Today is Mark's birthday! I'm reprinting an excerpt from a
longer essay I wrote for his birthday present last year --
STYZINE #50, a compilation of the "best of" Mark's (a.k.a.
icki) own zine (called STY) and contributions from friends and
family about Mark and all his splendor.
There is a Poloroid of us taped to the wall above my desk, and
another true story. I picked him up at the airport, a tiny black
cannonball. (I almost knocked him over.) We jumped in the car and sped
south, away from the City and toward the bright lights and seedy
sidewalks of Las Vegas. We had booked a room in a hotel with a roller
coaster and a boardwalk, thinking of future East Coast destinations. I
read out loud from Ray Bradbury's Something Wicked This Way Comes and we watched the small towns fly past our
windows like so much dust, brown and winter-dry.
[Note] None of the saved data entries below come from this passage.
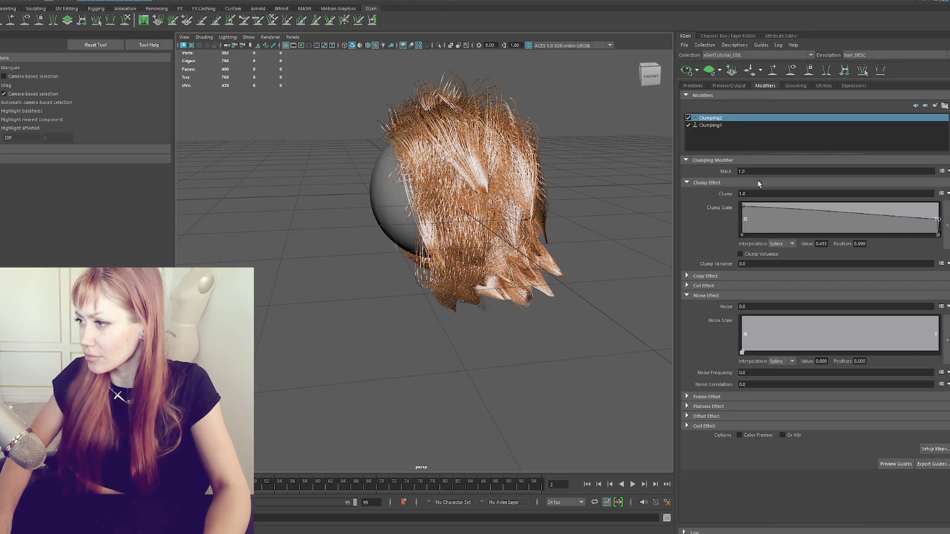
{"action": "left_click", "coordinate": [731, 85]}
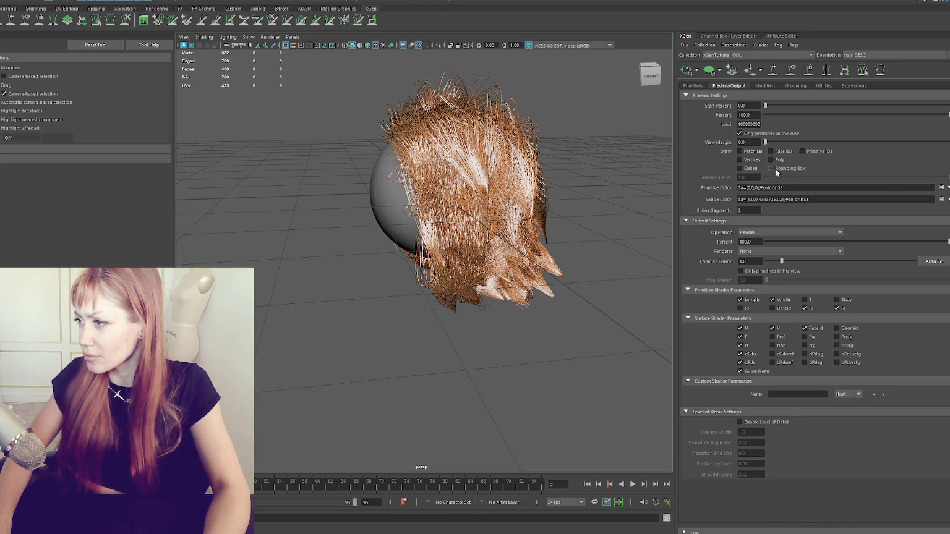
{"action": "left_click", "coordinate": [763, 85]}
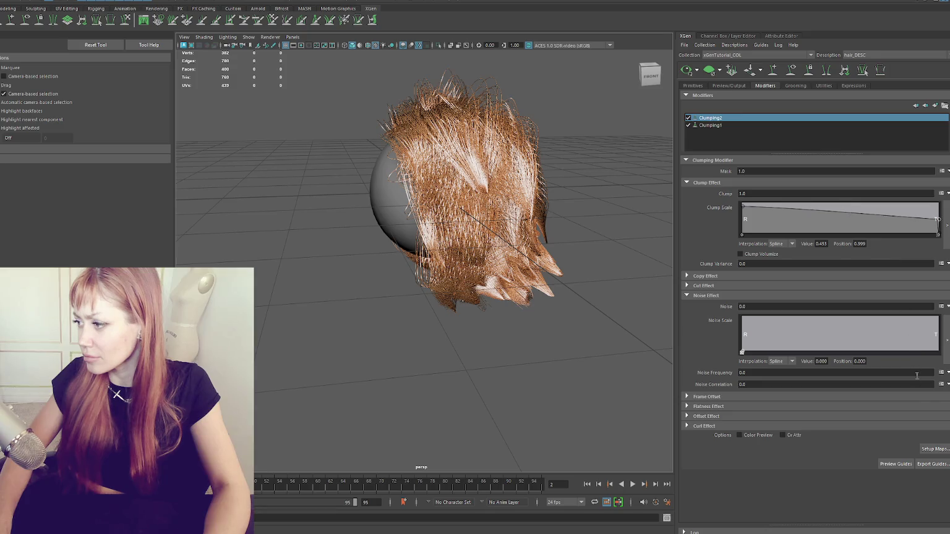
{"action": "left_click", "coordinate": [925, 449]}
{"action": "type", "text": "50"}
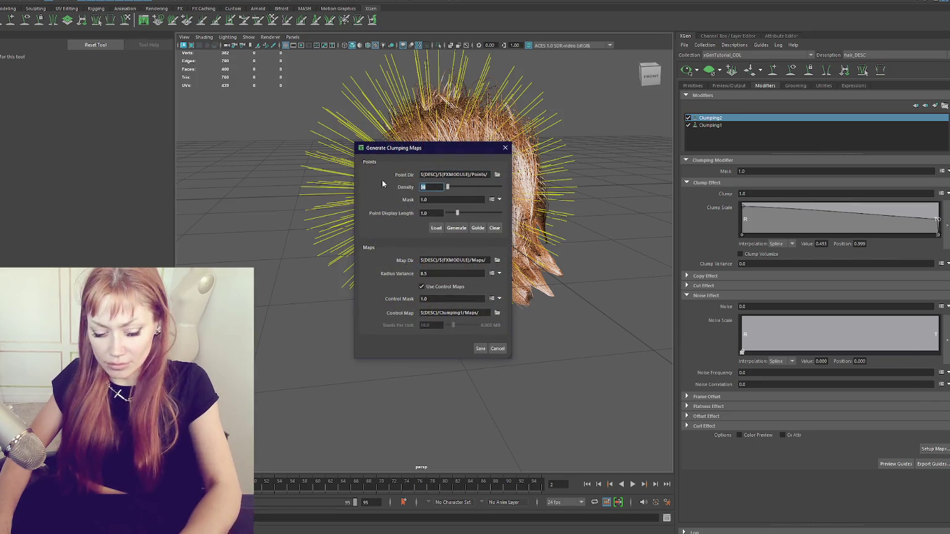
{"action": "left_click", "coordinate": [457, 227]}
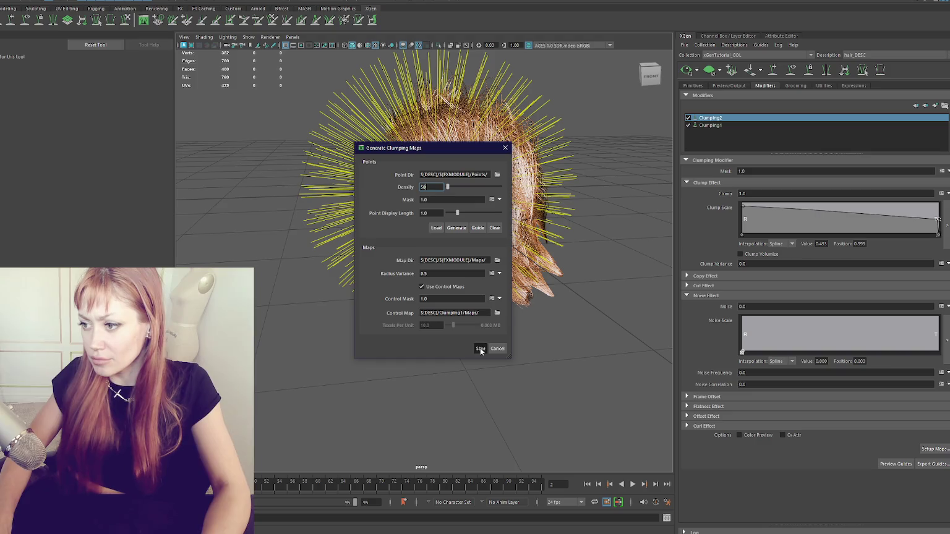
{"action": "left_click", "coordinate": [480, 349]}
Orbit around the hair to inspect the new clumping from the side, front and back.
{"action": "left_click_drag", "start_coordinate": [484, 350], "coordinate": [617, 272], "text": "alt"}
{"action": "scroll", "coordinate": [585, 215], "scroll_direction": "up", "scroll_amount": 5}
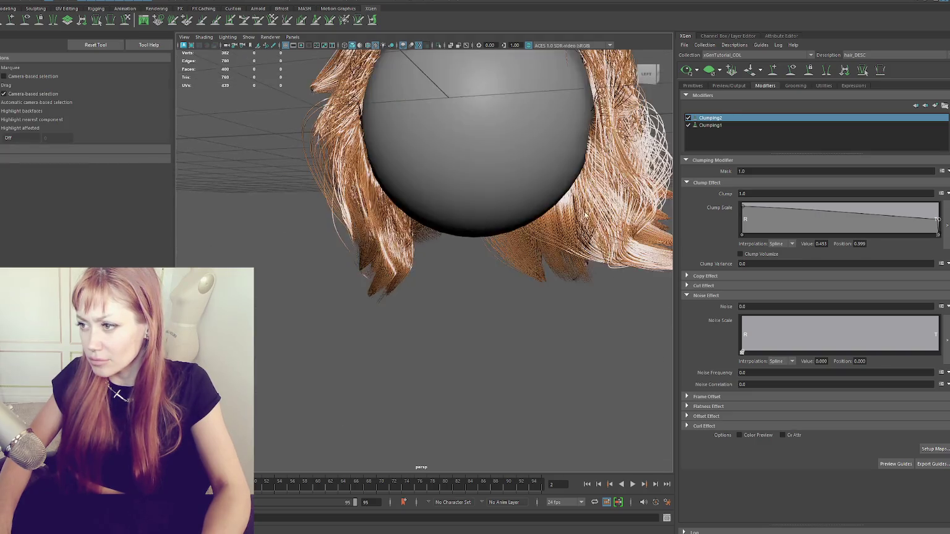
{"action": "scroll", "coordinate": [585, 215], "scroll_direction": "down", "scroll_amount": 5}
{"action": "left_click_drag", "start_coordinate": [585, 215], "coordinate": [651, 269], "text": "alt"}
{"action": "mouse_move", "coordinate": [738, 270]}
{"action": "left_mouse_down", "text": "alt"}
{"action": "mouse_move", "coordinate": [545, 270]}
{"action": "mouse_move", "coordinate": [530, 240]}
{"action": "mouse_move", "coordinate": [263, 262]}
{"action": "mouse_move", "coordinate": [271, 255]}
{"action": "left_mouse_up", "text": "alt"}
{"action": "mouse_move", "coordinate": [240, 206]}
{"action": "left_mouse_down", "text": "alt"}
{"action": "mouse_move", "coordinate": [369, 230]}
{"action": "mouse_move", "coordinate": [367, 311]}
{"action": "left_mouse_up", "text": "alt"}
The car broke down in the middle of Central California along a
two-lane stretch of highway by a brown farm. (Mark pointed to the
anti-abortion billboard erected by the barn and said, "Let's not ask
them for help.") We had the car towed to the nearest town and ran the
five blocks from the auto shop to the bus station, not much more than a
shack surrounded by dirt and brush. ("Do you want to go back to the Bay
Area?" Mark asked. "Fuck no!") So, out of breath, we caught the
late-night Greyhound to Las Vegas, sleeping uncomfortably, or not at
all, pulling into the City of Sin a few hours past midnight. (On the
bus, it should be noted, I saw my first "Buttweiser" t-shirt.) It was
the weekend and all the motels and hotels were booked; our reservation
called for check-in no earlier than 11 a.m., so we wandered the Strip,
slept on benches outside the wedding chapel in our hotel, sleepily
considered the video arcade and pinball machines through security bars.
(I suppose the hotel doesn't expect children to be up at five in the
morning.) We strolled the emptied streets of the miniature Village
re-built inside the hotel, complete with graffiti-ed newspaper and
mailboxes, cast-iron benches bolted to the plaster cobblestone floor.
(During the day, steam is piped up through artificial manholes and sewer
drains.)
And when the good part of the hotel finally opened (the arcade, not
the casino which is always shaking, and at which we lost seven dollars
in the slots before I pulled addiction-prone Mark away) we stumbled into
the photobooth, exhausted, sleep-deprived, cranky, and in love.